作・八十八良。全4巻。ネットではやけに有名な気がする。俺も何年か前にネットで見つけて知った。
すこしふしぎ的にSF混じりの非常によくできたラブコメ。絵も綺麗で可愛い。好きな子のコピーを作って、他に好きな人がいるオリジナルよりも、そのコピーの子に自分のことを好きにさせるというなんだかちょっと背徳的な競争…なんだけど、愉快で素敵な青春恋愛漫画。

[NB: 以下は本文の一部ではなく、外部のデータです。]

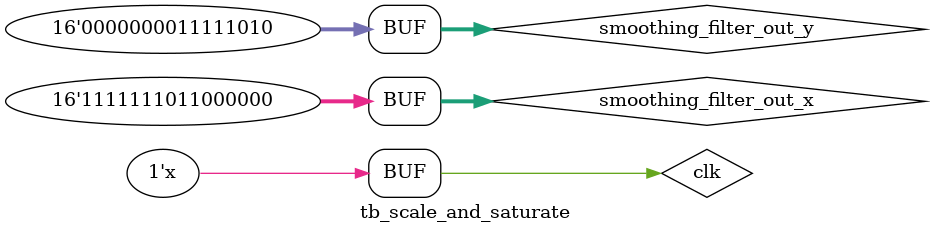
<source format=v>
module tb_scale_and_saturate ();
	
	reg clk;
	reg [15:0] smoothing_filter_out_x;
	reg [15:0] smoothing_filter_out_y;
	
	wire [9:0] pixel_x_sat;
	wire [8:0] pixel_y_sat;
	
	scale_and_saturate UUT (
		.clk(clk),
		.smoothing_filter_out_x(smoothing_filter_out_x),
		.smoothing_filter_out_y(smoothing_filter_out_y),
		.pixel_x_sat(pixel_x_sat),
		.pixel_y_sat(pixel_y_sat)
	);
	
	initial begin 
		clk = 1'b0;
		smoothing_filter_out_x = 16'h0000;
		smoothing_filter_out_y = 16'h0000;
		
		#500
		
		smoothing_filter_out_x = 16'h00f9;
		
		#500
		
		smoothing_filter_out_y = 16'hffff;
		
		# 500
		
		smoothing_filter_out_y = 16'd200;
		smoothing_filter_out_x = 16'hfff5;
		
		#500 
		
		smoothing_filter_out_x = 16'hfec0; // -320
		smoothing_filter_out_y = 16'd250;
	end
	
	always clk = #100 ~clk;
	always @ (posedge clk)
		$write("smoothing_filter_out_x = %d, smoothing_filter_out_y = %d, pixel_x_sat = %d, pixel_y_sat = %d \n", smoothing_filter_out_x, smoothing_filter_out_y, pixel_x_sat, pixel_y_sat);
endmodule
</source>
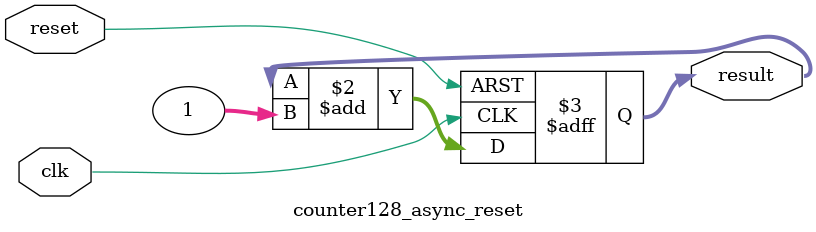
<source format=v>

module counter128_async_reset (
	clk,
	reset,
	result
);

	input clk;
	input reset;
	output [127:0] result;

	reg [127:0] result;

	always @(posedge clk or posedge reset)
	begin
		if (reset) 
			result = 0;		
		else 
			result = result + 1;
	end
endmodule		

</source>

主人公の成長と、ヒロインとの恋愛が深まる過程に、思わず嘆息。ええなぁ……。以下感想。
恋と成長の過程がたまらん
この漫画、SF的な設定がベースにあって、ヒロインの千秋がコピーされて小秋ができるわけだけれど、そこは割とどうでもいいんだよね。最後のほうは組織みたいなのも出てくるけど、そこもどうでもいい。大仰な設定はあるんだが、そこんところはほぼスルーして、ただひたすら、アジオと小秋・千秋に焦点が絞られている。正解ってやつだよな。彼と彼女の恋物語の前に、宇宙のことなんかどうだっていいよ。その清々しさがいいよね。
小秋との恋を通じてアジオが格好良くなっていくのがたまらん。この漫画は、ヒロインの小秋が可愛いのはもちろんなんだけれど、それにくわえて成長していくアジオがいいんだよな。千秋を好きになったきっかけが、小秋の中にはないということがわかっても、今の自分の気持ちを否定せず、小秋のことを好きになると宣言するシーン好きだわ。小秋は小秋で、オリジナルの千秋より可愛いく見えるけれど、アジオを好きになっていく姿が綺麗だからだ。
千秋のほうが、失恋の思い出を守るとかいう悲惨な戦いを始めるけれど、やっぱりそれは悲しすぎる。でも、その思い出を失いたくないと思う気持ちは素敵だと思う。元がそんな彼女だからこそ、うまく歯車が合った小秋はめちゃくちゃかわいくなったわけで、やはりラブコメは男女一揃いそろって輝いてこそラブコメであるなぁとつくづく思うよ。カップリングの化学反応で放出されるエネルギーこそラブコメのエネルギーなんだ。
青春ええなぁと、そう思える素敵な作品であった。
知名度の割によく見る
ところでこの作品、決して一般的に知名度が高いとは思えないんだけれど、その割にネットでラブコメのオススメはみたいなまとめではちょくちょく取り上げられているのを見る。俺も数年前にそんな感じの記事で知ったクチ。ちょっと他に類を見ないほど、短いながら非常によくできたラブコメなので、クチコミ的にラブコメラヴァーズの間で広まっているのだと思われる。映画化してほしい。